Page-level text extractions
--*--

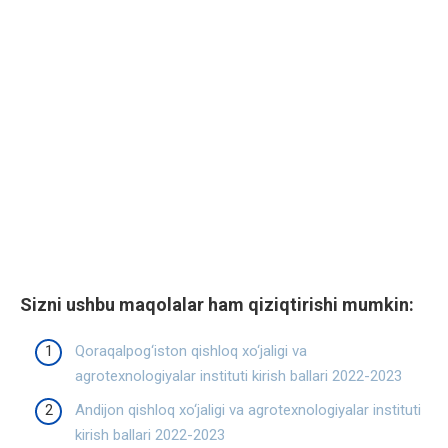
Sizni ushbu maqolalar ham qiziqtirishi mumkin:
Qoraqalpog‘iston qishloq xo‘jaligi va
agrotexnologiyalar instituti kirish ballari 2022-2023
Andijon qishloq xo‘jaligi va agrotexnologiyalar instituti
kirish ballari 2022-2023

--*--

» **Exercise goal**
Every line from the data above that contains "ballari" must appear in the answer.

» **Problem solution**
agrotexnologiyalar instituti kirish ballari 2022-2023
kirish ballari 2022-2023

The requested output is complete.